Garfield Senior High School

Is college for all of us?

We are all familiar with the words “Don’t you want to go to college?” Whether it be from a family member, teacher or friend, there is no surprise to why they would like to know if we want to go to college.

As high school students, we have come to grip with reality that once we leave school and our homes we need to pave our own path. College is too expensive and could end up costing people a fortune. There is a small percent of people who either have enough to pay for it or get the benefit of receiving a full-ride scholarship.

My mother was one of those people who benefitted from getting a full-ride scholarship to the University of Southern California. She grew up in a one bedroom apartment, but due to her self-motivation to make sure she graduated, she had the ability to apply for a full-ride.

My father on the other hand did get to go to college, but had to drop out because he had to start providing for his family as soon as he could. My father dropping out was probably one of his best mistakes because he ended up working full time for UPS instead of staying stuck inside a classroom as a History teacher.

He always says he got lucky he got such a good job. They have both reminded me from time to time that college is not what it used to be like it was for them.

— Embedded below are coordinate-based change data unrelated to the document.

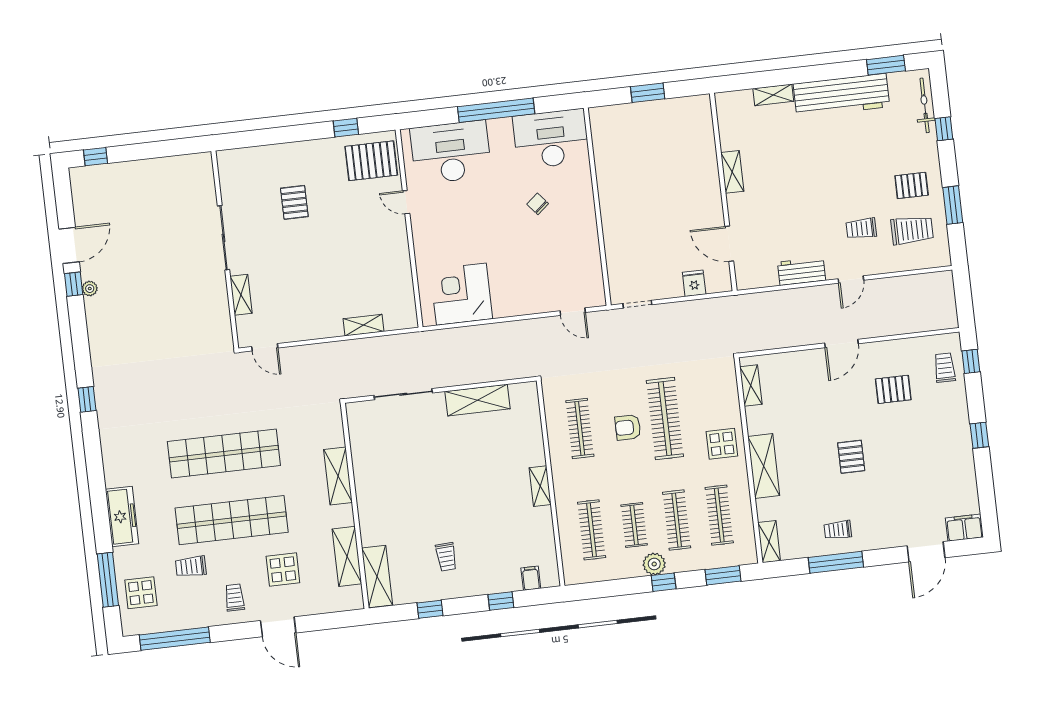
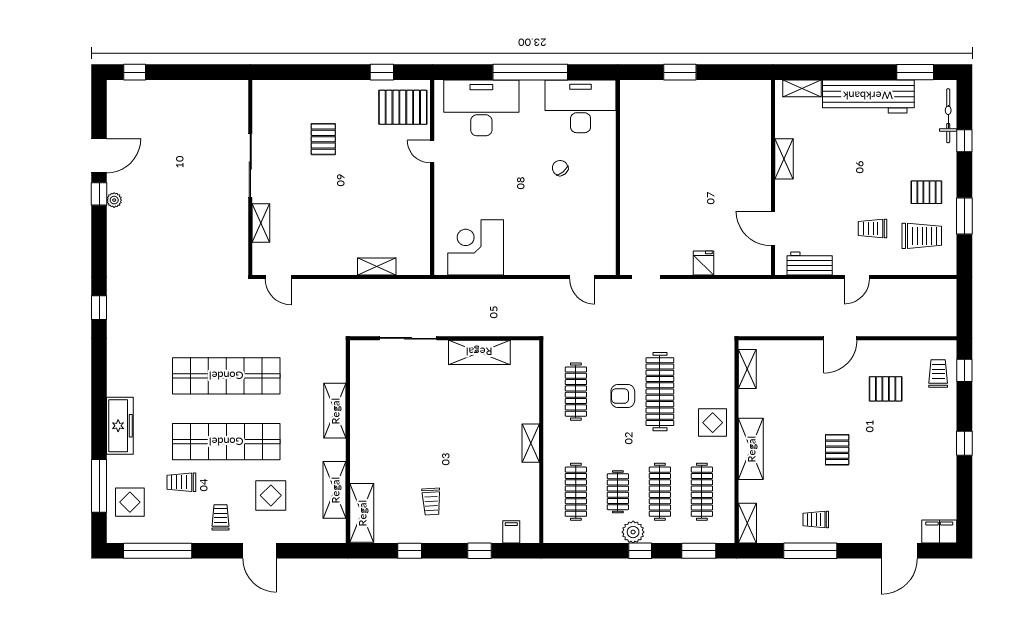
shelving: (732, 172) -> (784, 159), moved
wall: (723, 192) -> (773, 177), moved
door: (729, 244) -> (773, 229), moved

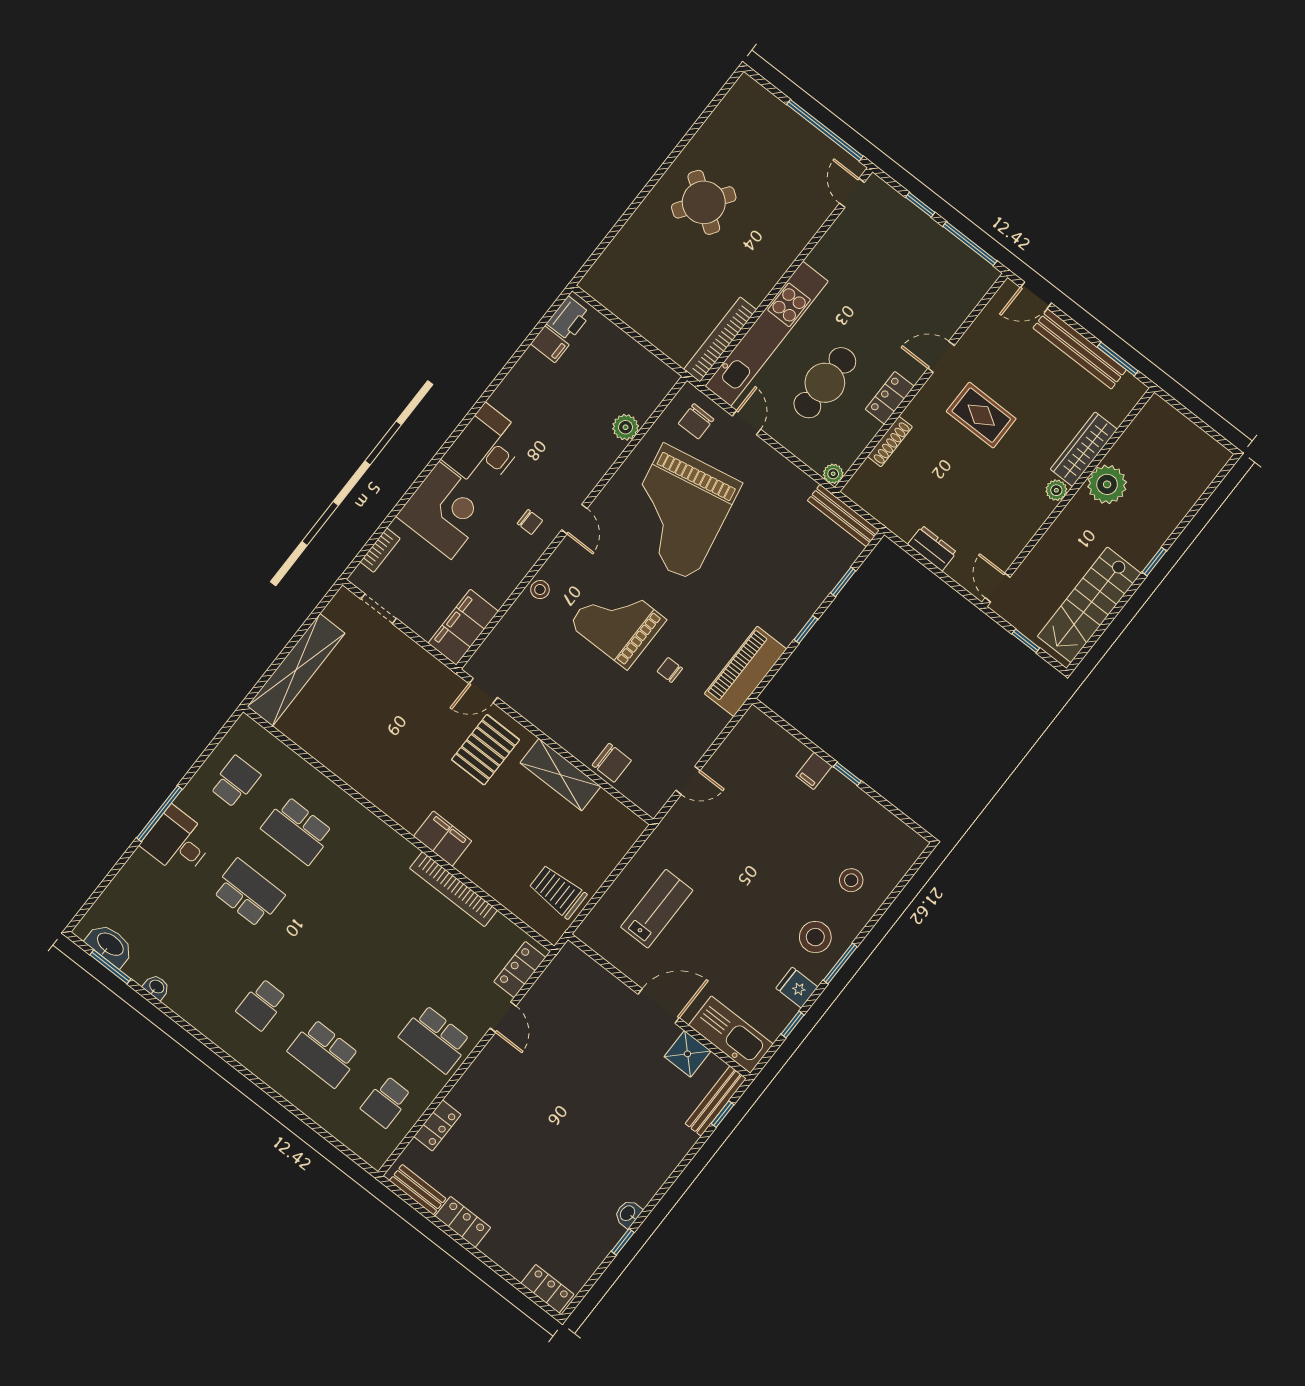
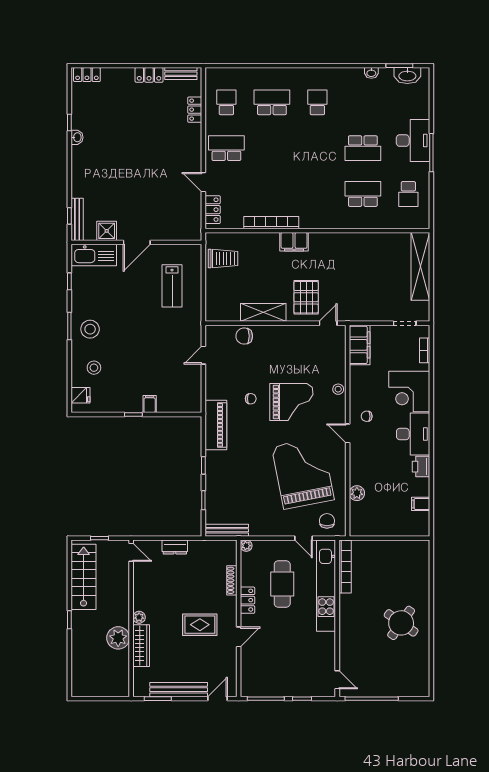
printer: (569, 319) -> (421, 467), moved
desk: (178, 842) -> (413, 141), width x1.37
fridge: (797, 988) -> (81, 395), moved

Over the course of time, the economy has gotten a lot tougher and so has the need to pay for college. Many believe that going to a community college for a year or two will help benefit them so they do not need to pay that much when they go to a college.

In truth not that many people end up leaving community colleges because of the amount of time they take off from school. Most people that decide to stay in a community college for a year often end up deciding to take a break and go for two years, then three years, then four, and the years keep stacking up one at a time

Lately, college is seen by some to be an unnecessary path to take in life because no one wants to pay so much money just to study for four years. Although, studies have shown more and more people are getting into college there is a good chunk that decide to drop out entirely from the college they were so eager to be in when they once joined.

These students tend to drop out because they can no longer keep up with the amount of payments they would be making in their future. Not that many people end up staying and graduating because staying could financially hurt them in the long run.